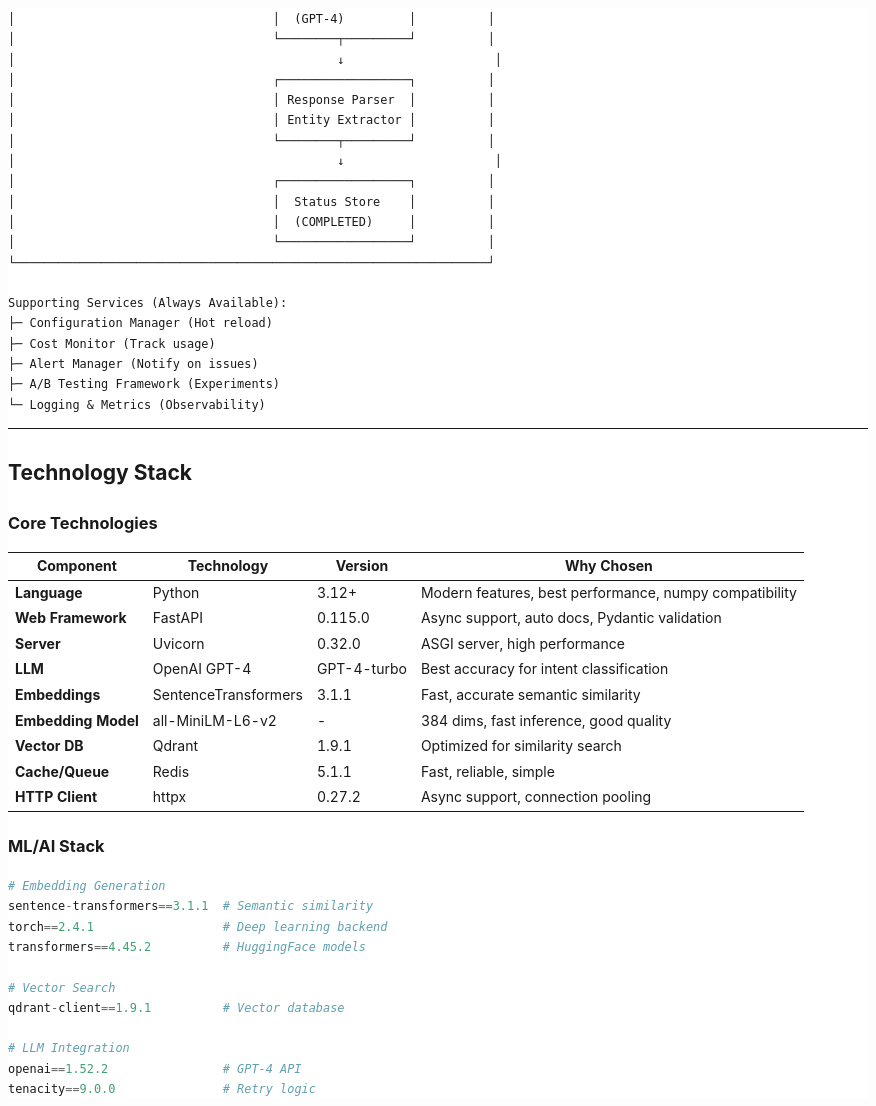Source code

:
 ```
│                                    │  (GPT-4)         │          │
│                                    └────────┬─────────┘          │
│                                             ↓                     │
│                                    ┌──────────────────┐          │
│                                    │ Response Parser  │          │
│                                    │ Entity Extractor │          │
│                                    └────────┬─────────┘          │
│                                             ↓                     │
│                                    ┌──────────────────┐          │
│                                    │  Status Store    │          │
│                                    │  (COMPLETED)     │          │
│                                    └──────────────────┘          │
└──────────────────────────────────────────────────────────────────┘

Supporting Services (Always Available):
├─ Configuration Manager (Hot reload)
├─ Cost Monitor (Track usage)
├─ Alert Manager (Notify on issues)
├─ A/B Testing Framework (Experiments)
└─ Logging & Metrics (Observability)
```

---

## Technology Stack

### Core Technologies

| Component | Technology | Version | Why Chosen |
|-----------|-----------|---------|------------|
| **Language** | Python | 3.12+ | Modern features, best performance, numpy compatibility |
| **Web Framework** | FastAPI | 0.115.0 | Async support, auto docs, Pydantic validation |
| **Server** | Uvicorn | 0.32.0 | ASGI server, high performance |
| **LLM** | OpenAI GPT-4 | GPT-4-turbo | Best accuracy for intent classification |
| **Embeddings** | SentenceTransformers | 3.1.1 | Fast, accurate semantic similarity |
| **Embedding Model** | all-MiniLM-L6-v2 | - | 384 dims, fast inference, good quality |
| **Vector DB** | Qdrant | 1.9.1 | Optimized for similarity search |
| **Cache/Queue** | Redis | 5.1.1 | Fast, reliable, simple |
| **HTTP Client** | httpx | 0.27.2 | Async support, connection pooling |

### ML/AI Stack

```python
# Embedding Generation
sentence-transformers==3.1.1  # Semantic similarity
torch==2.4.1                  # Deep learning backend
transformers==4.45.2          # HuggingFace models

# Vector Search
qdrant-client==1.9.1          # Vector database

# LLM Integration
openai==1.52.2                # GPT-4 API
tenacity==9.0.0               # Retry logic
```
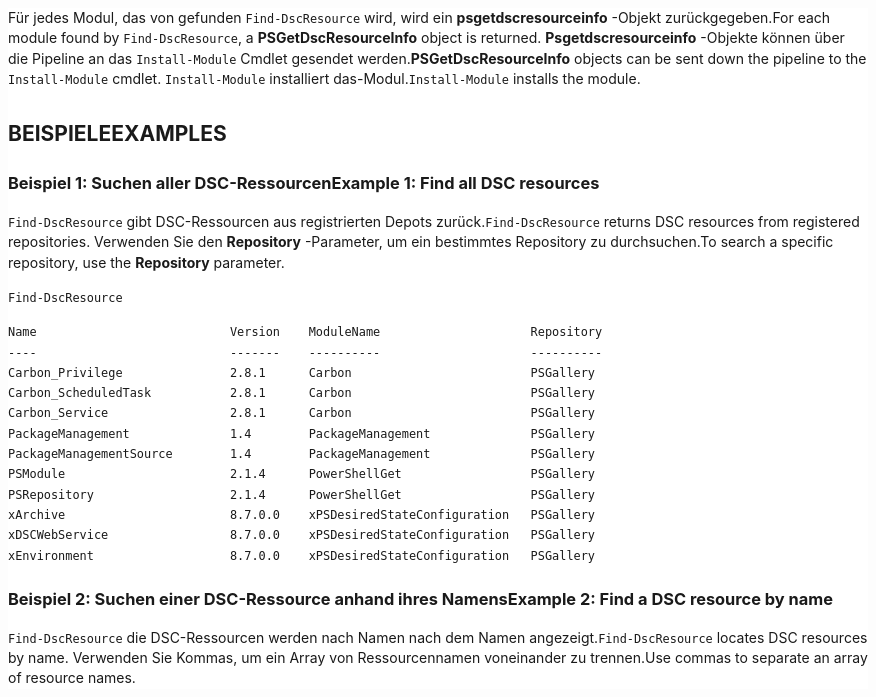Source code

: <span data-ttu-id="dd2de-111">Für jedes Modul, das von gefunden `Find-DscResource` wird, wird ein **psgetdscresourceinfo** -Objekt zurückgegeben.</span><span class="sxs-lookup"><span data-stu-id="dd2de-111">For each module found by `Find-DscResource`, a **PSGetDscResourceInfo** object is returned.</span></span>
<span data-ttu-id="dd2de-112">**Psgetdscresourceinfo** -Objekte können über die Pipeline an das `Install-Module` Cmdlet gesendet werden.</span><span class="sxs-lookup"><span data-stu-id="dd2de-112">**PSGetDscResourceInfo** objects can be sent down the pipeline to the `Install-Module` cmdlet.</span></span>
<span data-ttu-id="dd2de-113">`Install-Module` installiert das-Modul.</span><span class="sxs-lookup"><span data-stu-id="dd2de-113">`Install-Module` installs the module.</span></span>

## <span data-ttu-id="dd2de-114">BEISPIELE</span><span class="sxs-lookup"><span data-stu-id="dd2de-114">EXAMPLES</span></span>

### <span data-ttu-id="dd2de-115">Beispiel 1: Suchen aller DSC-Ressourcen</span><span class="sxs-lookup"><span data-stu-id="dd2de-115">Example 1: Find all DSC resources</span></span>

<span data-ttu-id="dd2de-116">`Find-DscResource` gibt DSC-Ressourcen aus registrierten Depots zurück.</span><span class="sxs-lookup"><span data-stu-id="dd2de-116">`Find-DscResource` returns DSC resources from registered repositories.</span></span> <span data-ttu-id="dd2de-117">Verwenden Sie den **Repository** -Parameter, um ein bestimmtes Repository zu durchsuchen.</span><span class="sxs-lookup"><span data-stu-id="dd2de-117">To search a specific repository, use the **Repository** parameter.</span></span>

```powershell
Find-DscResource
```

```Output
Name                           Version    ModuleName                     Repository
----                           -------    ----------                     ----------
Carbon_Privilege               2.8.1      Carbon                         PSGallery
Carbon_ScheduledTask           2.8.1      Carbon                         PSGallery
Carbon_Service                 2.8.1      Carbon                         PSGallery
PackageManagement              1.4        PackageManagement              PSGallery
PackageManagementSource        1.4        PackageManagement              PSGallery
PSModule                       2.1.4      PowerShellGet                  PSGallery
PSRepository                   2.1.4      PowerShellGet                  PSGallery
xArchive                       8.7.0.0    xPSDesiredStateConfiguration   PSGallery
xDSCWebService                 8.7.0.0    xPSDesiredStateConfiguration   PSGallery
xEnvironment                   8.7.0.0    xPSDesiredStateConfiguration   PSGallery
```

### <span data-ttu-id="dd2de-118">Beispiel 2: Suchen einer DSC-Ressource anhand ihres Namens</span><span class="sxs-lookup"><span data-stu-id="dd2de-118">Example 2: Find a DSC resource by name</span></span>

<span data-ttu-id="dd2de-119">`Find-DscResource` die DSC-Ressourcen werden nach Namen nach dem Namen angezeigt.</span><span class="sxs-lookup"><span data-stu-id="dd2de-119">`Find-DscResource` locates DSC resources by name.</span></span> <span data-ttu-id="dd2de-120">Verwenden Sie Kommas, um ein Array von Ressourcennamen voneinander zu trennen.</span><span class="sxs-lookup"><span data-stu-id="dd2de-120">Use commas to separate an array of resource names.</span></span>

**Work to be completed:**
The expected answer is one number: the count of lines in the listing that include the string "Technology".

**Result for this task:**
2